START Working data

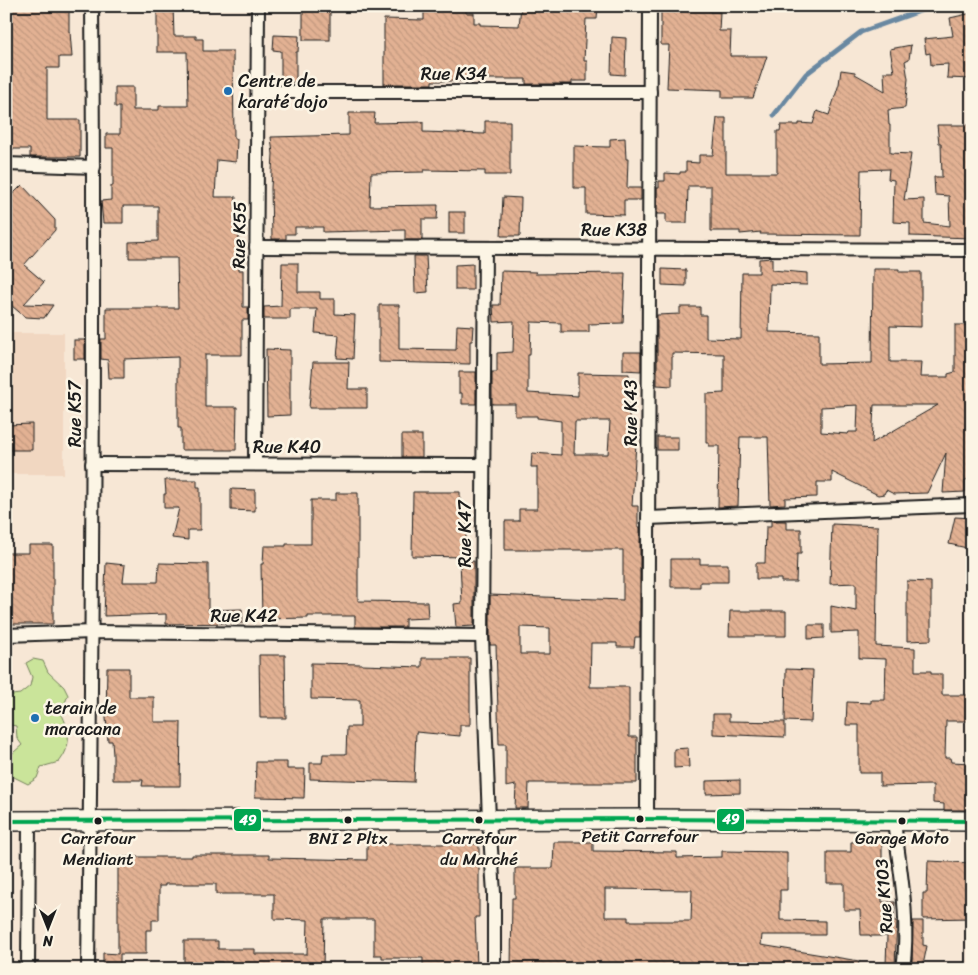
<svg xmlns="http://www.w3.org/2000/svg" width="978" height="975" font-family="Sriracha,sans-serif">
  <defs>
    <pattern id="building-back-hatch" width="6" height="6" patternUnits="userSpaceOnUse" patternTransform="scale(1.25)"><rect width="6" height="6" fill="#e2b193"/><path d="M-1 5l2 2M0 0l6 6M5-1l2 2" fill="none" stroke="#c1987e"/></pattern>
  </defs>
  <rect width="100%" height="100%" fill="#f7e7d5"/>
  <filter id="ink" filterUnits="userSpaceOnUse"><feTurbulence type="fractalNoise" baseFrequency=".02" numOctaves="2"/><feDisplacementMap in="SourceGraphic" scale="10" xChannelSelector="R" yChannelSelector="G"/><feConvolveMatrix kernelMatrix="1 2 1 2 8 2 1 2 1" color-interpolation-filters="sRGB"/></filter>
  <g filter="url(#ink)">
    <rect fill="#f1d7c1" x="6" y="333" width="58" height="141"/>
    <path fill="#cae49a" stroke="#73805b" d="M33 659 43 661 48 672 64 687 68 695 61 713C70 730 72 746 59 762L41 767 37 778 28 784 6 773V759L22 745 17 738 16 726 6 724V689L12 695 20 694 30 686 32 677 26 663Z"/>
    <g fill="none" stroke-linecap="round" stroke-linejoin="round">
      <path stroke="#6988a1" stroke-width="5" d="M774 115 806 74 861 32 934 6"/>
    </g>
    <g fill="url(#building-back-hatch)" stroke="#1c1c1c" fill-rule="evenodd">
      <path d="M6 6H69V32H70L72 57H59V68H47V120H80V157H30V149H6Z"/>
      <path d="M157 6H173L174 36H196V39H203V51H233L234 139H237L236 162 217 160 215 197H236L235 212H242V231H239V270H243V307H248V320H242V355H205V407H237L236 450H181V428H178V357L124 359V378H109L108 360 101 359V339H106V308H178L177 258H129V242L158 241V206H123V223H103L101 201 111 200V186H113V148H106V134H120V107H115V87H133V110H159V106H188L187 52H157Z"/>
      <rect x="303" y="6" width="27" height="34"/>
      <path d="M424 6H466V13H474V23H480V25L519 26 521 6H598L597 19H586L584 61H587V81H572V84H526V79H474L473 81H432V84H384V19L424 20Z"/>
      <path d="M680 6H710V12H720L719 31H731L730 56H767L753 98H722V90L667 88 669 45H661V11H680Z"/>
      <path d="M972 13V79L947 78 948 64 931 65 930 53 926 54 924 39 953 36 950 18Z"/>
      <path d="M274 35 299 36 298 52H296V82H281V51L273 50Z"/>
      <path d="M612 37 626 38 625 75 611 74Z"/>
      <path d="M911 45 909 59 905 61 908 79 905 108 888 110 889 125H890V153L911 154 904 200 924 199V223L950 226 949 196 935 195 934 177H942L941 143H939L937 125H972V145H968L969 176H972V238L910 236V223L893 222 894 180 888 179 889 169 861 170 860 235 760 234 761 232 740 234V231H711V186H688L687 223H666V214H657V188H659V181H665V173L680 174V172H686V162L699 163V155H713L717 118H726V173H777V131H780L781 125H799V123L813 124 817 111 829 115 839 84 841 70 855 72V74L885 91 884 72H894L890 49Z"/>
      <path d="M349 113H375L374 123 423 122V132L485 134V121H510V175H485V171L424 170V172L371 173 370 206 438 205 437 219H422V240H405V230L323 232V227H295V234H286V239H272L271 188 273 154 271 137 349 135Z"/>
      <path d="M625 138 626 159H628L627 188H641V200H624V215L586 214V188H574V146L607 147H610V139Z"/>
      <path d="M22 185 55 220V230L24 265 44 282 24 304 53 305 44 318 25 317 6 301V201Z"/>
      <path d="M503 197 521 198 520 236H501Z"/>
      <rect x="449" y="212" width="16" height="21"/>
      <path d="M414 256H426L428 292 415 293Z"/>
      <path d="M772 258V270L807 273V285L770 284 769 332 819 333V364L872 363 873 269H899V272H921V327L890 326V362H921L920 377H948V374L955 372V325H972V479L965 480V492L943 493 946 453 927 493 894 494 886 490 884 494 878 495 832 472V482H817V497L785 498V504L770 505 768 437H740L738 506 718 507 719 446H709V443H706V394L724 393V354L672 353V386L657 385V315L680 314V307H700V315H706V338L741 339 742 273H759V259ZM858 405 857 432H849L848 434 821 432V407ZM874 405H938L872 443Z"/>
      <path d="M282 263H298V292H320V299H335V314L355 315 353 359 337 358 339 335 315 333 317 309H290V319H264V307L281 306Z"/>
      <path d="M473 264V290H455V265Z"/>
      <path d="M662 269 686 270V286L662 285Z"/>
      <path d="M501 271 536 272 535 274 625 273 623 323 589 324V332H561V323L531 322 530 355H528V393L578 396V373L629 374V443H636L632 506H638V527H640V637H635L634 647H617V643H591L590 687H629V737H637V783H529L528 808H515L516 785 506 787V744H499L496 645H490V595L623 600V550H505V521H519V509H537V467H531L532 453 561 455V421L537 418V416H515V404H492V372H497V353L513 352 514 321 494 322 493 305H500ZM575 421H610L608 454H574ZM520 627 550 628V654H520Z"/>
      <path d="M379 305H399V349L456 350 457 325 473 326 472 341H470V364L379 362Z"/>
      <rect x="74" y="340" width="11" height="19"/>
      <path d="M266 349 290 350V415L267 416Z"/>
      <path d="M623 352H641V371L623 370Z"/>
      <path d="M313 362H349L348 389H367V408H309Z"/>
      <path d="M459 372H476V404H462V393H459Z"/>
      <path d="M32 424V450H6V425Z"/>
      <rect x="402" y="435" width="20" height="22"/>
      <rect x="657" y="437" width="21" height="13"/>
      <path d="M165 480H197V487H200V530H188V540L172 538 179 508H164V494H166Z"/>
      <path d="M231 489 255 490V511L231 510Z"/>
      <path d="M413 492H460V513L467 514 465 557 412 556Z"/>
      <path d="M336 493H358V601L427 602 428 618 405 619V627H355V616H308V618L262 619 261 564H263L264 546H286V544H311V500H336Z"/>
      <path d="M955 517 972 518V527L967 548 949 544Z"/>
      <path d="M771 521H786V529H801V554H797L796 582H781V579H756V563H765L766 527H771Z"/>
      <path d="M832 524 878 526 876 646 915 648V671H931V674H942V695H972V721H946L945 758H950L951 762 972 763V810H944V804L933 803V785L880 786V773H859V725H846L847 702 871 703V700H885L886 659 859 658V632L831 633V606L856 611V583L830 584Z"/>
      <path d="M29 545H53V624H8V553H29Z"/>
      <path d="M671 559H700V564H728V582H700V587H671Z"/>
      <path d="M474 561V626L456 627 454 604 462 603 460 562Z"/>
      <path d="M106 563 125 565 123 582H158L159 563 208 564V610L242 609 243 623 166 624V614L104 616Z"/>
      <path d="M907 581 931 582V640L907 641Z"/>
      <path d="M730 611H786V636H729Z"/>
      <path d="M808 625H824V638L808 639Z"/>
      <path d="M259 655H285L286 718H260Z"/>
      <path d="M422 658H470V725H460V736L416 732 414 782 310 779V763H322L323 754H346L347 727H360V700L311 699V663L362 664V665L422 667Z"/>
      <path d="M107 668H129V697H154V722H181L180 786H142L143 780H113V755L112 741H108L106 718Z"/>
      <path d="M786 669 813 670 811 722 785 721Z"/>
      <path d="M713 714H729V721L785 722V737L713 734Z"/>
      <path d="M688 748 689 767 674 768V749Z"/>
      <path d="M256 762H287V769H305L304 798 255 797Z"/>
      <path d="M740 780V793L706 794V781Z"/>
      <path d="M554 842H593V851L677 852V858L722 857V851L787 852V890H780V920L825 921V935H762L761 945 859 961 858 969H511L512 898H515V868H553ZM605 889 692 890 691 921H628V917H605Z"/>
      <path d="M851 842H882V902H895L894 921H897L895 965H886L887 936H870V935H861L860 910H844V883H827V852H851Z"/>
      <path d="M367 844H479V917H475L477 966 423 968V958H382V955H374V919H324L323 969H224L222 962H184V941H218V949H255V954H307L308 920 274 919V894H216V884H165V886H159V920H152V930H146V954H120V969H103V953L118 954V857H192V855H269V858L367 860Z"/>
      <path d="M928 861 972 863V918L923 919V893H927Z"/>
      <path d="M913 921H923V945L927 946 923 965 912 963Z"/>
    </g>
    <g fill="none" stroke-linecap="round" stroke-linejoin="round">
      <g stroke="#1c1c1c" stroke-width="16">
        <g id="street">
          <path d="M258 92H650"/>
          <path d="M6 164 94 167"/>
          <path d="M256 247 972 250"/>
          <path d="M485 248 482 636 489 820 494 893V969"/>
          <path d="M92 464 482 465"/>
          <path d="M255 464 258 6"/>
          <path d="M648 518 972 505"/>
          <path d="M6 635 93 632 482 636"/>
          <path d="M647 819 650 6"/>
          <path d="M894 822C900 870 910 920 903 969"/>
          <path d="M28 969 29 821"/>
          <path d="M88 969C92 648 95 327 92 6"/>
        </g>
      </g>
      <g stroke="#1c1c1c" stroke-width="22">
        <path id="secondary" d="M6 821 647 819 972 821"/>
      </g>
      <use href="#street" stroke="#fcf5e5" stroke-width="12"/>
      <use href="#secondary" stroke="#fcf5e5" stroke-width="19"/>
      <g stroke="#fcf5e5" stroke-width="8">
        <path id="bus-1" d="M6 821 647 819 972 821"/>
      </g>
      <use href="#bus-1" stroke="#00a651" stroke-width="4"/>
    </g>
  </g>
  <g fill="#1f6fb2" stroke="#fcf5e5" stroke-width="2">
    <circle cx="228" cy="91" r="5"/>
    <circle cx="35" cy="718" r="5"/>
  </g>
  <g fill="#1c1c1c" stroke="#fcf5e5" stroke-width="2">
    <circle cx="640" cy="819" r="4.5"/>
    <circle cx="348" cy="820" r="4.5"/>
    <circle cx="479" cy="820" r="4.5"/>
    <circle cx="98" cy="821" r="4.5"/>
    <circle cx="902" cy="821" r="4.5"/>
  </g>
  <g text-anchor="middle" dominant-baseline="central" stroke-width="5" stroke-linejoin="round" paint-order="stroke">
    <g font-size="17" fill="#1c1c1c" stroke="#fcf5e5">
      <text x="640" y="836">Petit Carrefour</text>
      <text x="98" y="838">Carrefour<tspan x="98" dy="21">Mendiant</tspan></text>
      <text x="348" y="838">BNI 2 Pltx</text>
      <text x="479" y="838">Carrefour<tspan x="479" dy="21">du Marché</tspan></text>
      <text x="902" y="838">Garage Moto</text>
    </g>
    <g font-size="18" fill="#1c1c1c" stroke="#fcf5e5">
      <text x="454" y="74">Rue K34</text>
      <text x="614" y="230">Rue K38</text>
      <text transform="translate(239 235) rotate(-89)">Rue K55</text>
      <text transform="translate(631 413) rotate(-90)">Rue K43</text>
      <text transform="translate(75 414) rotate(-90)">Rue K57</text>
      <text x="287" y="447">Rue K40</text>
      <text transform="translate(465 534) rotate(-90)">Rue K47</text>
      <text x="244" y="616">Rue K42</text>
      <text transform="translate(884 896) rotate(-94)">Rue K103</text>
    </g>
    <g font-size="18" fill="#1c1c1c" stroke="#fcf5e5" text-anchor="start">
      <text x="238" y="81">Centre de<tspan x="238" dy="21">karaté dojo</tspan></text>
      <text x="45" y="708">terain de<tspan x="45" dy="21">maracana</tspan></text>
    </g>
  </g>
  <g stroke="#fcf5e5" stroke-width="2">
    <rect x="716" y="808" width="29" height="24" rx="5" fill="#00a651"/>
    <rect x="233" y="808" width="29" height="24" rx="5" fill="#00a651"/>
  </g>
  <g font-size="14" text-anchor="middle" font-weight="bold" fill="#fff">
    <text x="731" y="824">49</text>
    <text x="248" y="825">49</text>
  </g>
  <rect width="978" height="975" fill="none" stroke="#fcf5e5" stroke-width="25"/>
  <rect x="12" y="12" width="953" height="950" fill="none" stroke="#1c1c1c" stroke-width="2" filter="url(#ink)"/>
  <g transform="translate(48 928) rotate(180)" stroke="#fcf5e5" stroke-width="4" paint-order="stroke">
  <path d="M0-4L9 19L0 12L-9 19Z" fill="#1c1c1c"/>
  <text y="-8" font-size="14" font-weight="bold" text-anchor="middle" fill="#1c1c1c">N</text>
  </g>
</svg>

END Working data

### Activity
Reading through the records above, report each line in which the string "building" is found.

### Answer to this exercise
    <pattern id="building-back-hatch" width="6" height="6" patternUnits="userSpaceOnUse" patternTransform="scale(1.25)"><rect width="6" height="6" fill="#e2b193"/><path d="M-1 5l2 2M0 0l6 6M5-1l2 2" fill="none" stroke="#c1987e"/></pattern>
    <g fill="url(#building-back-hatch)" stroke="#1c1c1c" fill-rule="evenodd">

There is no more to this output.